When Arvind Kejriwal became chief minister of Delhi in 2015, Delhi did not undertake any loan against small savings that fiscal (2014-15). But from 2015-16, borrowings against these savings rose steadily. In 2015-16, this sum was ₹900 crore. In the last three financial years—2022-23, 2023-24 and 2024-25—these loans have climbed to ₹10,000 crore every year. If one subtracts these sums from Delhi’s revenue receipts, a dramatically different picture emerges. In 2022-23, Delhi had a revenue deficit of ₹2,398.76 crore instead of a surplus of ₹ 7,601.24 crore. The next year, 2023-24, the revenue deficit increased to ₹4,231.39 crore instead of a budgeted revenue surplus of ₹5,768.61 crore, and in 2024-25—the current fiscal—the revenue deficit will be ₹6,768.81 crore instead of a projected revenue surplus of ₹3,231.9 crore.
This is the opposite of the rosy picture given in Delhi’s budgets. Loans against small savings have been a subject of heated controversy in the capital’s political circles. The state opposition has criticised the Aam Aadmi Party (AAP) for using these loans while AAP has defended its right to avail the same. On paper, AAP is right: states indeed have the right to borrow against small savings. But the issue is different: Why does Delhi, one of the most prosperous parts of India and where the government has ample sources of revenue, have to borrow against small savings?
Then there is the issue of how these borrowings have been used. Delhi’s crumbling civic infrastructure—from its decrepit roads to its awfully underdeveloped regions, places such as Mustafabad, Karawal Nagar, Seelampur, Jahangirpuri to just name a few—tells a very different story. None of these loans has been used to improve the situation in its underbelly, the areas where the working class and the poor live.
The reality is that Delhi’s politics is now a web of subsidies and doles on the one hand and decaying civic infrastructure on the other. It is politically useful to give consumption doles to people even as they are deprived of the infrastructure necessary to lead a dignified life.
This change in the financial fortunes of the Delhi government mirrors its spending priorities, especially subsidies. A 2021 report by the Comptroller and Auditor General of India (CAG), which scrutinised state finances for the year that ended in March 2020, found that Delhi’s subsidies had ballooned by 92 per cent between 2015-16 and 2019-20. On paper, these subsidies were a fraction of the state’s overall expenditure but the pattern of spending said something. These subsidies were 9 per cent of the Delhi government’s revenue expenditure. In just one year (between 2018-19 and 2019-20) they increased by nearly 42 per cent.

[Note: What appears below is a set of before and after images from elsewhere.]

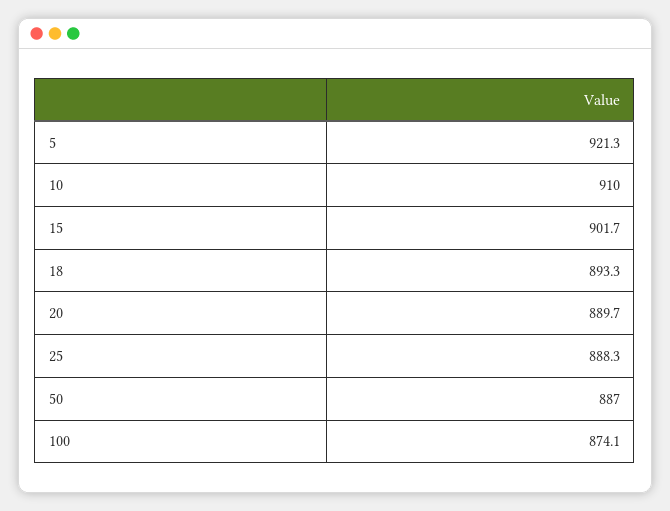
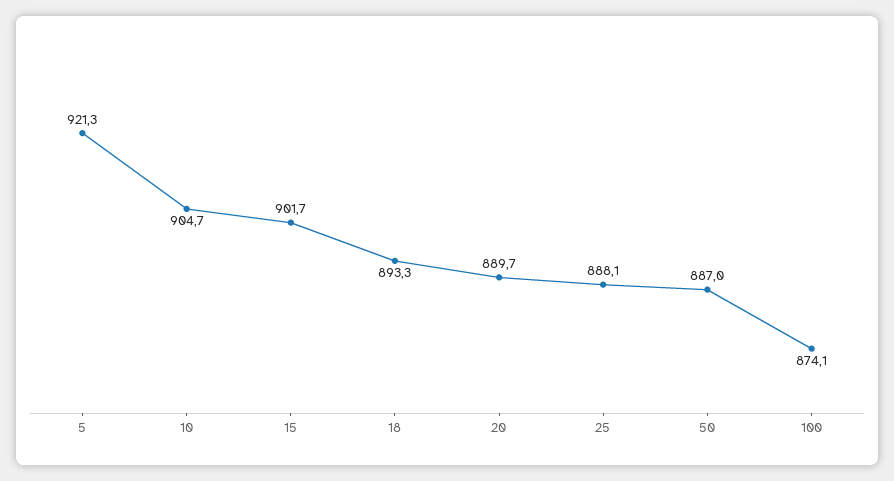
10: 910 -> 904.7
25: 888.3 -> 888.1

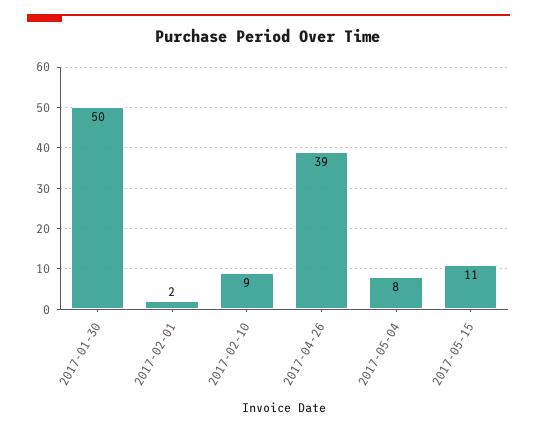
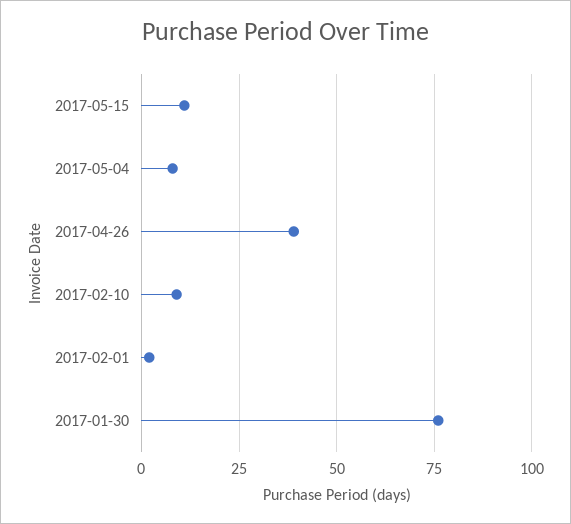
2017-01-30: 50 -> 75

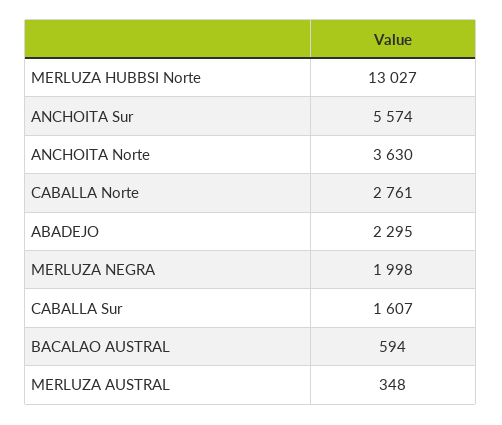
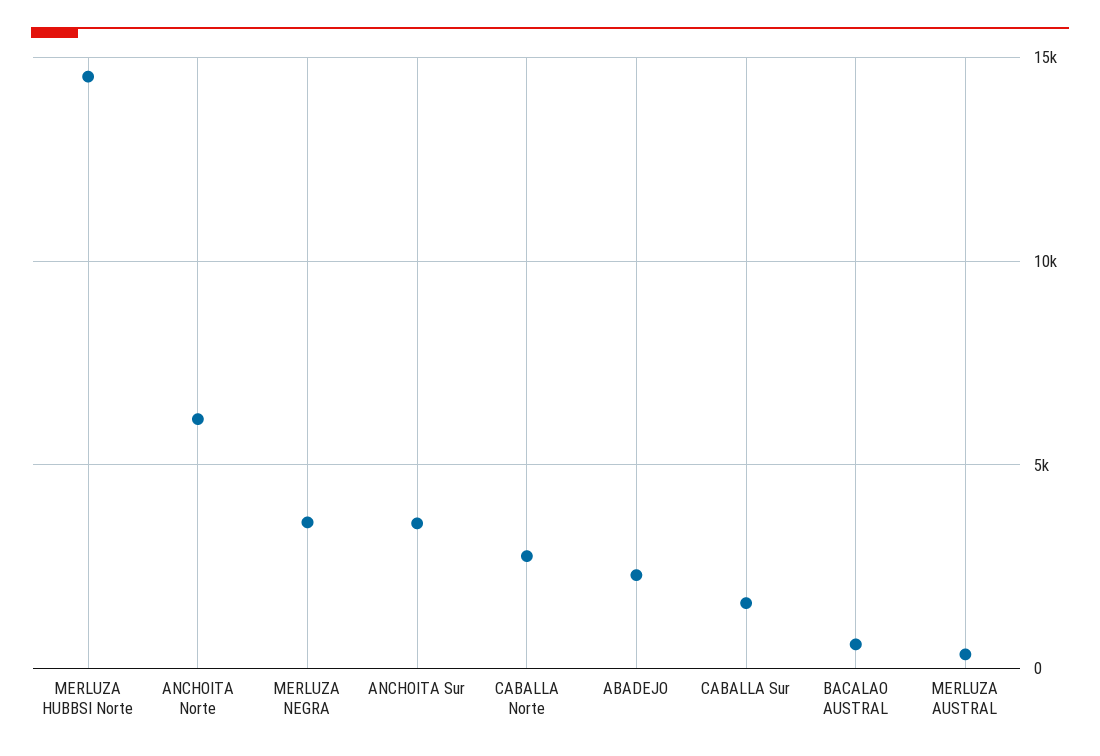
MERLUZA HUBBSI Norte: 13027 -> 14500
ANCHOITA Sur: 5574 -> 3500
ANCHOITA Norte: 3630 -> 6000
MERLUZA NEGRA: 1998 -> 3500

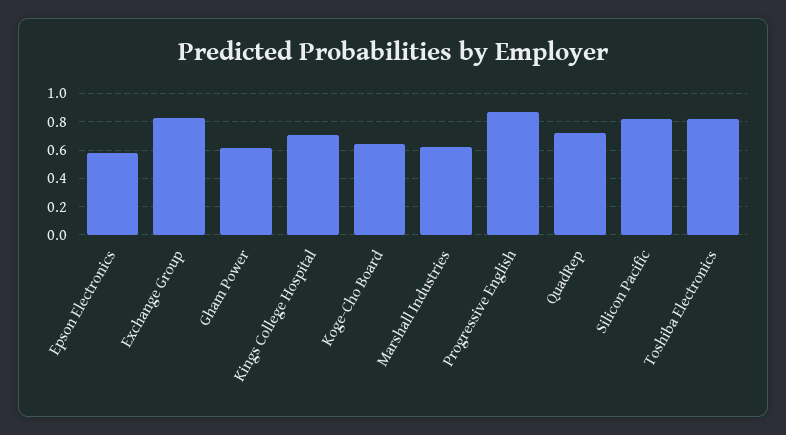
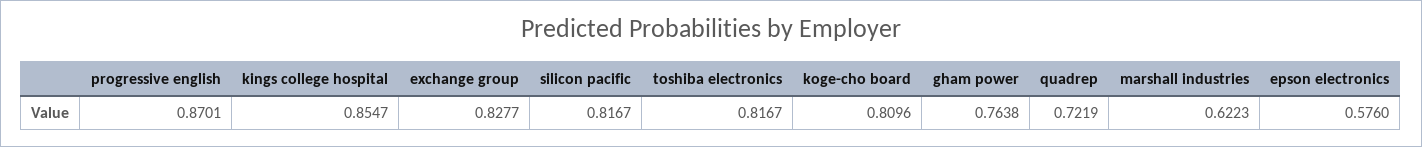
Gham Power: 0.6 -> 0.7638
Kings College Hospital: 0.7 -> 0.8547
Koge-Cho Board: 0.65 -> 0.8096

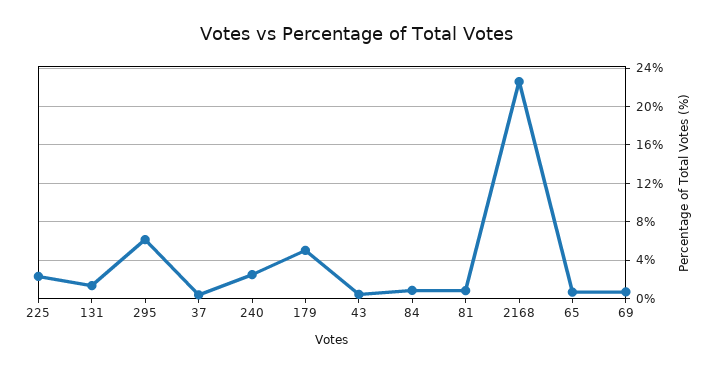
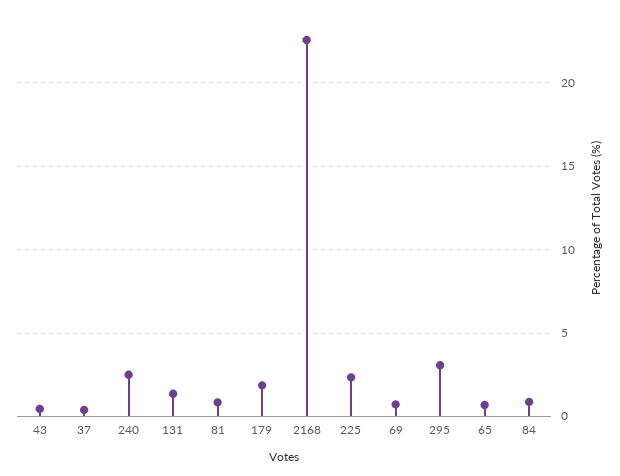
295: 6 -> 3
179: 5 -> 2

Last March, in her budget speech, Delhi’s Finance Minister (and now Chief Minister) Atishi had said, “[T]here are 58.86 lakh domestic electricity consumers in Delhi currently, out of which 68.33 per cent, that is, 40.22 lakh domestic electricity consumers, are getting the benefits of electricity subsidy from the Kejriwal Government. In 2023, around 3.41 crore zero electricity bills were issued to consumers. We will continue this subsidy scheme this year also.” What was left unsaid was the cost of such heavy subsidisation of electricity consumption. In 2024-25, power subsidy alone accounted for ₹3,250 crore. In the revised budget, another ₹350 crore was added for that purpose, taking the sum to a tidy ₹3,600 crore, more than the entire bill of subsidies outlined in the 2021 CAG report.
THERE ARE OTHER subsidies as well. Two major subsidies are those for water and transportation. In 2024-25, the water subsidy bill is estimated at ₹600 crore. The transport subsidy bill comes to ₹394 crore. The latter includes subsidy to the Delhi Transport Corporation (DTC) for female commuters (`200 crore), subsidy to cluster buses for female commuters (`140 crore) and subsidy to DTC for concessional passes (`54 crore). But this subsidisation is an underestimate. The deployment of marshals on DTC buses (`100 crore) and another ₹40 crore in the case of their deployment on cluster buses is not technically a subsidy, but the entire expenditure is being made by the Delhi government and not DTC. Not exactly productive and not technically a subsidy, this expenditure is nevertheless recurring. Parsing the expenditure on the transport sector—including a ₹2,850 crore grant to bridge the deficit to DTC—shows very little productive spending. In all, across nine departments, the Delhi government has more than two dozen subsidy schemes. The subsidy bill today (in 2024-25) stands at almost ₹11,000 crore, up from ₹1,554 crore back in 2014- 15. Today, the expenditure on subsidies is close to 15 per cent of the total expenditure. Had the cash dole of ₹1,000 per month to women been started, this figure would have galloped further.
The recently released Household Consumption Expenditure Survey for 2022-23 (HCES) shows that Delhi has a higher monthly per capita expenditure (MPCE) for both its rural and urban areas when compared to the national average. Its rural MPCE stood at ₹6,576 compared to the national average of ₹3,773 (74 per cent higher than the national MPCE). For urban areas in Delhi, this figure was ₹8,217 compared to the national MPCE of ₹₹6,459 (27 per cent higher). A better comparison in this case is with other Union territories (given the size of the territories in question). Here, too, Delhi does not compare unfavourably: it ranks behind Chandigarh, the Andaman & Nicobar (A&N) Islands, and is almost on a par with Puducherry (for rural MPCE). Only Ladakh, Jammu & Kashmir (J&K), Lakshadweep, Dadra and Nagar Haveli, and Daman and Diu rank behind Delhi. But even these comparisons are somewhat imperfect: A&N have a much smaller population; the erstwhile J&K is a very different entity; and so on. Yet none of these UTs subsidises its residents as heavily as Delhi does. This, even after one considers the lower MPCE in many and the far more challenging economic circumstances prevailing in those places.
There is, of course, a major difference between these parts of India and Delhi—none of these places has an arch-populist party in power, and one with national ambitions. The politics of AAP, Delhi’s deteriorating fiscal health and proliferation of subsidies are a study in decay.